• _DIRECTIONS_: Word for word, give again the lines of the material below, from the one holding "Romagna: cent’anni sulla via Emilia" to the last, with nothing added.

• _INPUT DATA_:

========

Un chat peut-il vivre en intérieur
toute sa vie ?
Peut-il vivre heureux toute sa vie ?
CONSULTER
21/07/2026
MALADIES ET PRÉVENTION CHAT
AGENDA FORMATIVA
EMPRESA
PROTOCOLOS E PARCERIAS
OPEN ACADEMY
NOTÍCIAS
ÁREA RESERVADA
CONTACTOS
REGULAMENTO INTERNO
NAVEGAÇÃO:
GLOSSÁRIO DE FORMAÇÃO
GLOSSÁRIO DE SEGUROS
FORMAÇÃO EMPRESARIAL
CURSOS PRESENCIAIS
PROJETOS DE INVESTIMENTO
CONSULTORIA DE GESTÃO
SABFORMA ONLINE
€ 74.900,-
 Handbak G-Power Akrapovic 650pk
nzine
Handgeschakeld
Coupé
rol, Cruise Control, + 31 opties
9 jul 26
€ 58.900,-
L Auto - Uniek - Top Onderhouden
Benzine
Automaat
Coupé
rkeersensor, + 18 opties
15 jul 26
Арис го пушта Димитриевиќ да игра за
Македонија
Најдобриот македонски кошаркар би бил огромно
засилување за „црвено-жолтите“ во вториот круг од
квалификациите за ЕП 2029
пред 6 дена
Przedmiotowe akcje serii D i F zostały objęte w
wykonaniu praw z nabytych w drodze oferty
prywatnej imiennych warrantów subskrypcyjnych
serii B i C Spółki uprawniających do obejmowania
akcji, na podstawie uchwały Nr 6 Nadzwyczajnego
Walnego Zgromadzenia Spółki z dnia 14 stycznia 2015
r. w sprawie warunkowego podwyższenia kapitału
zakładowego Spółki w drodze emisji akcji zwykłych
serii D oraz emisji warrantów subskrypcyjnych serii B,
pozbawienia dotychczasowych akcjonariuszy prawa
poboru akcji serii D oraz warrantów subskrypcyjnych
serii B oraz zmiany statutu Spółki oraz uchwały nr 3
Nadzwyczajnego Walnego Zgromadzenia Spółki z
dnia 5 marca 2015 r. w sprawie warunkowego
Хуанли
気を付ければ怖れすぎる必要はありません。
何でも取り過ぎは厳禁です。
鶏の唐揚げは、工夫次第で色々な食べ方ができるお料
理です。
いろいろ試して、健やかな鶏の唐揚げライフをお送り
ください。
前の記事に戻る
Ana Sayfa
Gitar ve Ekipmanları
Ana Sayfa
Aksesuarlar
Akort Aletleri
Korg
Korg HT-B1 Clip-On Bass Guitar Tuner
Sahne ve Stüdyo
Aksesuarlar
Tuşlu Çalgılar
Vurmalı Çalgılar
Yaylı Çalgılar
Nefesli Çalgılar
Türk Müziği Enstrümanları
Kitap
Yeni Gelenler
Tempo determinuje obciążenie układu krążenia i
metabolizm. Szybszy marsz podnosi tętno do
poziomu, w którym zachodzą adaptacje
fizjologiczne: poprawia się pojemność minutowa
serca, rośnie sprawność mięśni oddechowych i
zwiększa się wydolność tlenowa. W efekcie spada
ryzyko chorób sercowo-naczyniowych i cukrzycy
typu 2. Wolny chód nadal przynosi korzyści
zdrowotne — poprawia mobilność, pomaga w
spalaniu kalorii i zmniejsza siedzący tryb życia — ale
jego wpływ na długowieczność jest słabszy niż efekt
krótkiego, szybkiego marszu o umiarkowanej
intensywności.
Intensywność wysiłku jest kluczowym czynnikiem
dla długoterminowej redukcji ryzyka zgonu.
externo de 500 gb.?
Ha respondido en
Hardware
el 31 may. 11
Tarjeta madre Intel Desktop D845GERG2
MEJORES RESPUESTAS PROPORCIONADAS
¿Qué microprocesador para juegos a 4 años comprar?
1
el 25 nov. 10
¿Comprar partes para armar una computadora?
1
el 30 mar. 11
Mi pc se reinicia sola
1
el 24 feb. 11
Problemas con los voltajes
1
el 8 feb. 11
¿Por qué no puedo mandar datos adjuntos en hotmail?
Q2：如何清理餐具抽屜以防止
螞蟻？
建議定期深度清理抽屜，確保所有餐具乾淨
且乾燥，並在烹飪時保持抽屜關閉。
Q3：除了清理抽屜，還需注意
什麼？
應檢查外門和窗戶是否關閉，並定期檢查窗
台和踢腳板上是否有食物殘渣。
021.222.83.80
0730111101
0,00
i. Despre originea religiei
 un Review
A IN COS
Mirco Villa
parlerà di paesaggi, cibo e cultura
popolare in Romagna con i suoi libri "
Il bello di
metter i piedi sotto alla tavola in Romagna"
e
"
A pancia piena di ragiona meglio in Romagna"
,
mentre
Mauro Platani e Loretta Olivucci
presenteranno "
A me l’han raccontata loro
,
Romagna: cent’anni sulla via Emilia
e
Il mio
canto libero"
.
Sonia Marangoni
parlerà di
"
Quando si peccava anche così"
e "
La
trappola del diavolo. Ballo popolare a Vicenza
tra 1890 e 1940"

========

• _OUTPUT FOR THIS TASK_:
Romagna: cent’anni sulla via Emilia
e
Il mio
canto libero"
.
Sonia Marangoni
parlerà di
"
Quando si peccava anche così"
e "
La
trappola del diavolo. Ballo popolare a Vicenza
tra 1890 e 1940"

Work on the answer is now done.